Accord à Genève sous réserve de ratification

L'Iran et l'Union européenne ont approuvé vendredi à Genève la mise en oeuvre de l'accord intérimaire sur le programme nucléaire de Téhéran. Ce projet doit encore être ratifié par les pays signataires, a annoncé le négociateur iranien.

"Nous avons trouvé des solutions à tous les points de désaccord, mais la mise en oeuvre de l'accord de Genève dépend de la ratification finale des capitales" concernées, a déclaré le vice-ministre iranien des Affaires étrangères Abbas Araghchi.

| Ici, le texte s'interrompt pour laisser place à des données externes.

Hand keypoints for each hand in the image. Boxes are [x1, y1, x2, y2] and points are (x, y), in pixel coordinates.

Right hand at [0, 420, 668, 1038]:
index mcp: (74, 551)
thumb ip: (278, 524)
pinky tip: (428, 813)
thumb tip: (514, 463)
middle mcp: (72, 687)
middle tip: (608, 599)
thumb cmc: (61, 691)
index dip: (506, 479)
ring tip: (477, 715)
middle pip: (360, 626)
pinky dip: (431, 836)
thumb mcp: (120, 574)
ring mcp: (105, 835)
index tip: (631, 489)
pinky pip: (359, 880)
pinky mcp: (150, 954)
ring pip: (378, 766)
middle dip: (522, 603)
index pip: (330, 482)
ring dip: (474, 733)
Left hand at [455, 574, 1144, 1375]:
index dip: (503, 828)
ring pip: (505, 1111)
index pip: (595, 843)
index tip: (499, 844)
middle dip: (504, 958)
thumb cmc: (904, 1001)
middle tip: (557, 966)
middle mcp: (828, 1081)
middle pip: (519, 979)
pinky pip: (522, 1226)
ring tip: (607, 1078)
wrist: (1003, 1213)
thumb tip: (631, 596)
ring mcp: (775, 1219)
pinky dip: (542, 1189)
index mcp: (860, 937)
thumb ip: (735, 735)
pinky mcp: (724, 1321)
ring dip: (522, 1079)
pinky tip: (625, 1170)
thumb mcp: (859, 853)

Il a estimé que ses deux jours de discussions avec Helga Schmid ont été "bons, constructifs et intenses". Mme Schmid est l'adjointe de Catherine Ashton, haute représentante de l'UE pour la politique étrangère qui supervise les négociations au nom du groupe des 5+1: Chine, Etats-Unis, Russie, France, Grande-Bretagne et Allemagne.

M. Araghchi s'est refusé à donner une date pour la mise en oeuvre de l'accord. Il a expliqué que cela dépendait de la décision des pays concernés.

Bons progrès"

A Bruxelles, le porte-parole de l'UE Michael Mann a fait état de "très bons progrès sur toutes les questions concernées", ajoutant aussi que la décision reviendrait à chaque gouvernement.

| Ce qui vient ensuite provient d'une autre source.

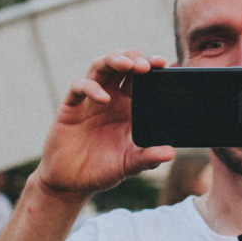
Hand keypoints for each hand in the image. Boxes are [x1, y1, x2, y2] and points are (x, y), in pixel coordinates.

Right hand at [35, 51, 174, 198]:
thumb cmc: (101, 171)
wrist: (70, 183)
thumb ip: (148, 158)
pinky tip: (104, 98)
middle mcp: (110, 98)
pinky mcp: (71, 106)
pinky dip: (91, 87)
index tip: (163, 64)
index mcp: (128, 107)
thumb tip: (170, 152)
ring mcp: (89, 100)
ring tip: (127, 65)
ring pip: (100, 67)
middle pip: (121, 64)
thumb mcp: (129, 164)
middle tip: (146, 65)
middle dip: (134, 57)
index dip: (151, 66)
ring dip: (114, 60)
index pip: (141, 78)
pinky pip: (79, 86)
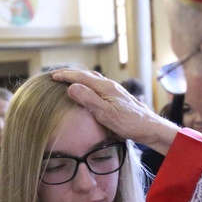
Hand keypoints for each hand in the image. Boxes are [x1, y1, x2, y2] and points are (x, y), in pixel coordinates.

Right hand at [51, 69, 179, 154]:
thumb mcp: (105, 113)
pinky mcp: (116, 96)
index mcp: (105, 87)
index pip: (80, 77)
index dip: (65, 76)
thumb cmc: (128, 123)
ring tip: (67, 79)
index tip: (51, 77)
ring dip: (78, 77)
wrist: (149, 127)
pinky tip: (87, 89)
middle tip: (55, 75)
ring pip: (92, 78)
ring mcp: (114, 89)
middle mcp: (109, 85)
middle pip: (86, 74)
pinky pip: (97, 84)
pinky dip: (87, 83)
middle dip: (70, 74)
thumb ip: (88, 99)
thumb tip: (71, 87)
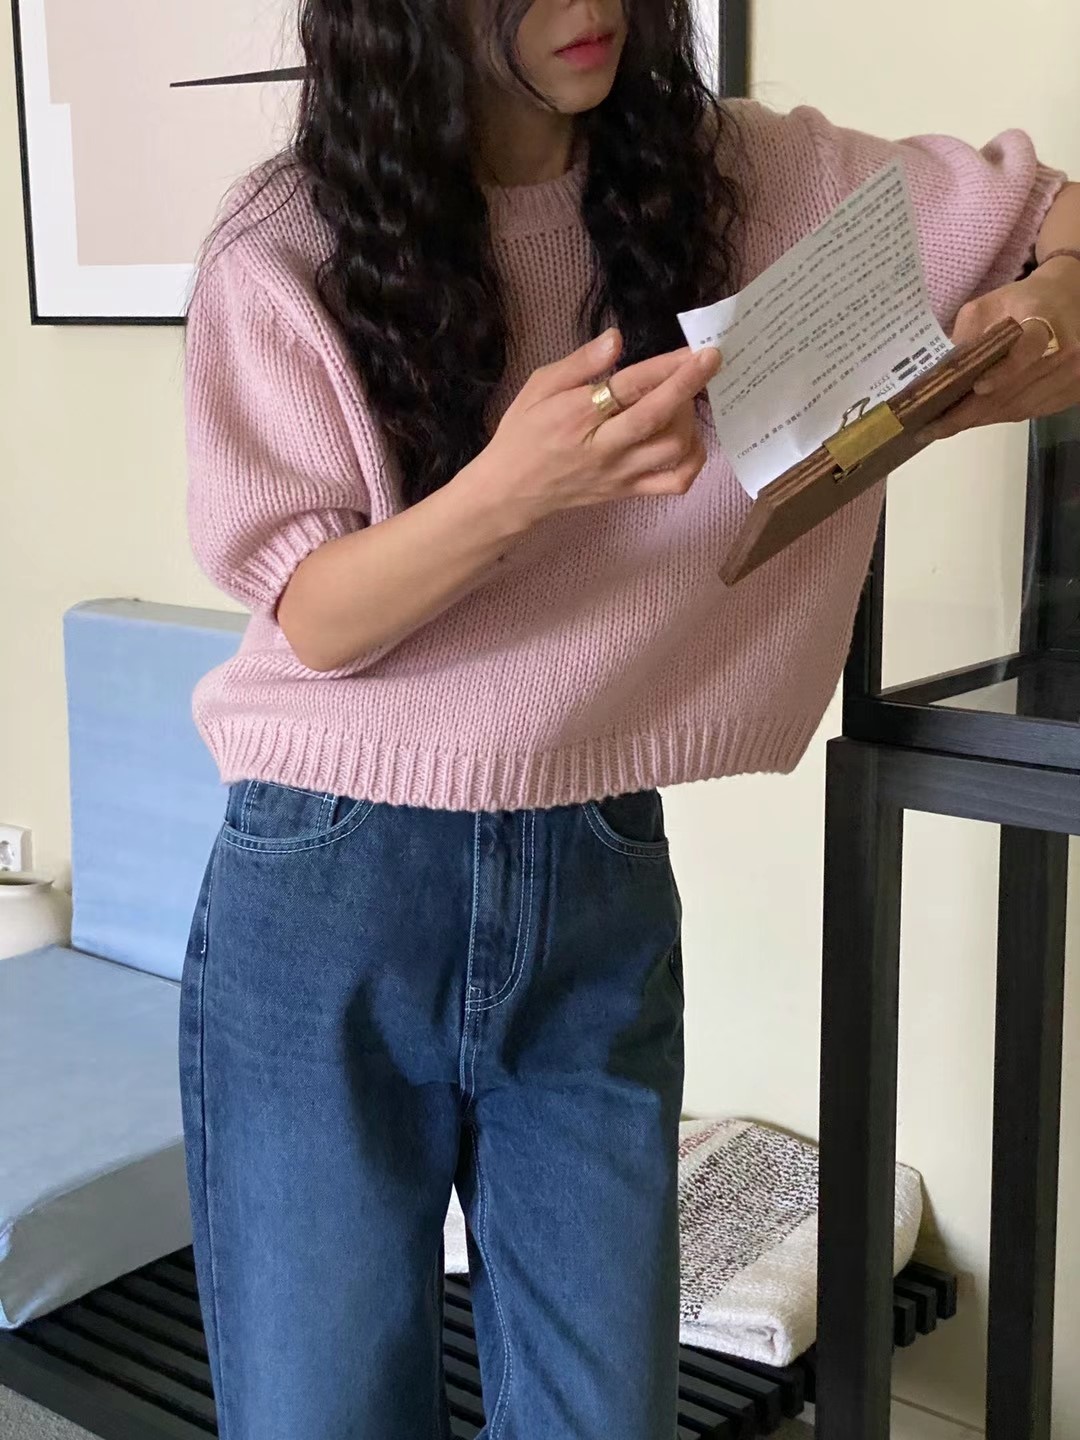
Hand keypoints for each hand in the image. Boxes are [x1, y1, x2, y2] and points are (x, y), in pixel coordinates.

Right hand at [472, 328, 721, 525]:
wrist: (510, 491)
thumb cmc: (523, 433)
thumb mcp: (539, 386)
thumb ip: (579, 363)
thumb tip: (616, 339)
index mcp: (577, 416)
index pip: (631, 387)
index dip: (668, 367)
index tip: (698, 349)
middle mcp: (604, 448)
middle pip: (659, 418)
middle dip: (690, 386)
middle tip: (709, 361)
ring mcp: (620, 474)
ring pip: (673, 449)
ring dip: (689, 419)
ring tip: (682, 400)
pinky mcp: (628, 492)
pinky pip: (675, 483)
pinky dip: (694, 459)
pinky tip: (688, 438)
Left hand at [919, 257, 1079, 442]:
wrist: (1065, 301)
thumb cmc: (1021, 302)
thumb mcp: (988, 306)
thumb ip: (967, 334)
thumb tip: (940, 371)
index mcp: (1044, 320)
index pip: (1029, 348)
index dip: (1004, 370)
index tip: (978, 387)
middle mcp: (1064, 349)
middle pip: (1015, 389)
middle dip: (970, 412)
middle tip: (934, 428)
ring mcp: (1072, 374)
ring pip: (1020, 407)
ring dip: (981, 420)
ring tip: (946, 427)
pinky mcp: (1072, 391)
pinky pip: (1030, 413)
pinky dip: (999, 417)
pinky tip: (974, 419)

A Washington, la porte-parole du département d'Etat, Jen Psaki, a reconnu des progrès, mais affirmé que tout n'avait pas été réglé, contrairement à ce que dit Téhéran.

Une avancée importante

Deux précédentes séries de négociations au niveau des experts, à Vienne puis à Genève en décembre, avaient abouti à proposer la date du 20 janvier pour mettre en oeuvre l'accord. Ce document constitue aux yeux de tous une avancée importante après plus de dix ans de tensions sur le programme nucléaire iranien.

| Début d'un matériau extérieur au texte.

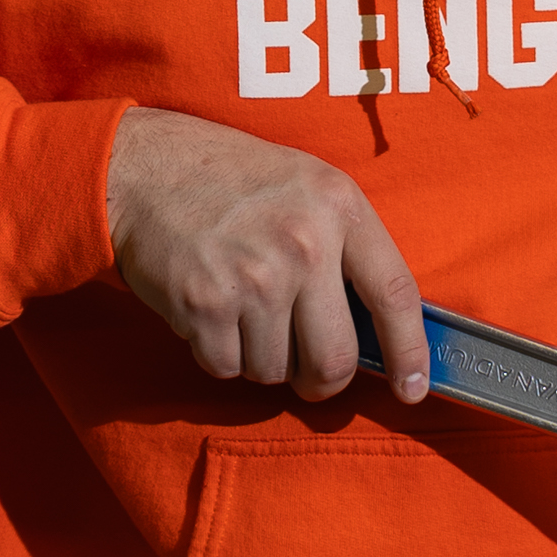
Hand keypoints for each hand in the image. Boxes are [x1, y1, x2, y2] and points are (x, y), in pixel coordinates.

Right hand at [102, 108, 427, 401]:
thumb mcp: (308, 185)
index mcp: (340, 207)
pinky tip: (210, 311)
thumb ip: (347, 245)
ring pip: (275, 371)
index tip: (412, 388)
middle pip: (335, 360)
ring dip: (261, 358)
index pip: (395, 294)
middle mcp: (304, 243)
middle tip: (307, 373)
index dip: (409, 351)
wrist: (143, 168)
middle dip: (322, 381)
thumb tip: (379, 333)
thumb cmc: (232, 179)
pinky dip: (219, 354)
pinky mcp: (206, 305)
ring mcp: (254, 277)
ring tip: (242, 311)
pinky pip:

L'accord entre les "5+1" et l'Iran prévoit une limitation de l'enrichissement d'uranium en Iran pendant une période de six mois, au cours desquels il n'y aura pas de nouvelles sanctions économiques. L'Iran est soupçonné, malgré ses dénégations, de chercher à se doter de l'arme atomique sous couvert de programme nucléaire civil.

Le dernier round de discussions à Genève visait à régler de façon politique trois questions en suspens. Selon des sources diplomatiques, l'une porte sur les dernières générations de centrifugeuses iraniennes pour enrichir l'uranium.